First, the effect of homogenous Al³⁺ doping on crystalline parameters was investigated. Crystalline strain in delithiated cathode was evaluated as a function of the Williamson-Hall plot slope. It has already revealed that the lattice strain will increase when electrode charged up to higher potential and increasing strain will have a detrimental impact on the life and safety of LIBs [1]. Thus, we compared the lattice strain of the couple types of cathode at delithiated state. The LiNi_0.80Co_0.15Al_0.05O₂ cells were charged at a potential of 4.3 V vs Li⁺/Li at 25 ^oC and then disassembled them in a dry Ar-filled grove box. As a result, we revealed that homogeneous Al³⁺doping in cathode can suppress the lattice strain at the higher SOC.

Second, we measured structural change of cathode materials at delithiated cathodes as a quantification of thermal stability by using a temperature programmed X-ray diffraction (TPXRD) analysis in the temperature range from RT to 500 ^oC under Ar atmosphere. Three types of crystal phase; layered rock-salt, spinel and rock-salt were observed in our measurement. The ratio of deteriorated phases; spinel and rock-salt in the delithiated LiNi_0.80Co_0.15Al_0.05O₂ with temperature are shown in Fig. 1. The deteriorated phases which transformed from the layered rock-salt phase were observed in both cathodes at high temperature.
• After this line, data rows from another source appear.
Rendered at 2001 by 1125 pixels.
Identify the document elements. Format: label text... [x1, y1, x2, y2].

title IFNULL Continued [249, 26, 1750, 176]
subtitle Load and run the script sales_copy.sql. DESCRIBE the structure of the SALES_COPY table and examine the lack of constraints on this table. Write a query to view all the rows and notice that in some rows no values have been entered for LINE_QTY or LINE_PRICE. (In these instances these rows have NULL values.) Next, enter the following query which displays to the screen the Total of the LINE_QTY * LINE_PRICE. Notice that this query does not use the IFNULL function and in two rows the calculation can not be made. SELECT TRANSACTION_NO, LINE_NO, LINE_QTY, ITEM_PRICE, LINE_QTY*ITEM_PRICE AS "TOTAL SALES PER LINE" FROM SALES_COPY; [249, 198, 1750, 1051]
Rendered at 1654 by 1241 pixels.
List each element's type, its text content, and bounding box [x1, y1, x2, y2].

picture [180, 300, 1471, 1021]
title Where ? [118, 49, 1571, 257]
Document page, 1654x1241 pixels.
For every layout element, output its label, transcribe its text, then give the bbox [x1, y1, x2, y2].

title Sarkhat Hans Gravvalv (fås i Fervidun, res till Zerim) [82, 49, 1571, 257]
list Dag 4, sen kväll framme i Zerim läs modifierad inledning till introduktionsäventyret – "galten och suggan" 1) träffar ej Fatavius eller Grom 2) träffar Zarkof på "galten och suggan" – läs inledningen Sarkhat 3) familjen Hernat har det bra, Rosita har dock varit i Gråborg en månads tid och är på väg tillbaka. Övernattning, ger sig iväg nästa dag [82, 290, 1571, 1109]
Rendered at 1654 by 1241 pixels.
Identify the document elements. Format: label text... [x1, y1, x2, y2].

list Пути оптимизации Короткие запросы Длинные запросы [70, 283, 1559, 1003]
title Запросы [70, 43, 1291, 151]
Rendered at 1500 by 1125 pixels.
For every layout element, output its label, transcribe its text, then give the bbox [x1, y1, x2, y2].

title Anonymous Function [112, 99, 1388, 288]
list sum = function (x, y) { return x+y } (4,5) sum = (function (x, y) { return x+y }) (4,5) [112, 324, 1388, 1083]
The deterioration of Sample A occured from 200 ^oC. In contrast, Sample B remained layered rock-salt phase up to 250 ^oC. From this result we concluded that Sample B had higher thermal stability than Sample A.

In order to demonstrate the deterioration mechanism, micro structure of both Sample A and Sample B after 500 cycle-test at 45 ^oC were investigated using cross-section SEM and TEM. The TEM image of Sample A and Sample B are shown in Fig. 2. The lattice image of Sample A is unobvious that may be induced from charge/discharge damage at high temperature. In contrast, that of Sample B is clearer than Sample A as shown. These results were consistent with the trend of electrochemical stability. In conclusion, it was confirmed that the deterioration during cycling at 45 ^oC was suppressed by homogeneous Al³⁺ distribution in LiNi_0.80Co_0.15Al_0.05O_2.

In this study, we applied the Williamson-Hall analysis to estimate the structural stability for different homogeneity of Al³⁺ doping in LiNi_0.80Co_0.15Al_0.05O₂. We showed the strain analysis as a particularly useful methode which explained the structural stability of delithiated LiNi_0.80Co_0.15Al_0.05O₂in quantitatively.

Further details shall be presented at the meeting.

Reference

[1] Rosa Robert, Petr Novák, Journal of The Electrochemical Society 162(9), A1823 (2015).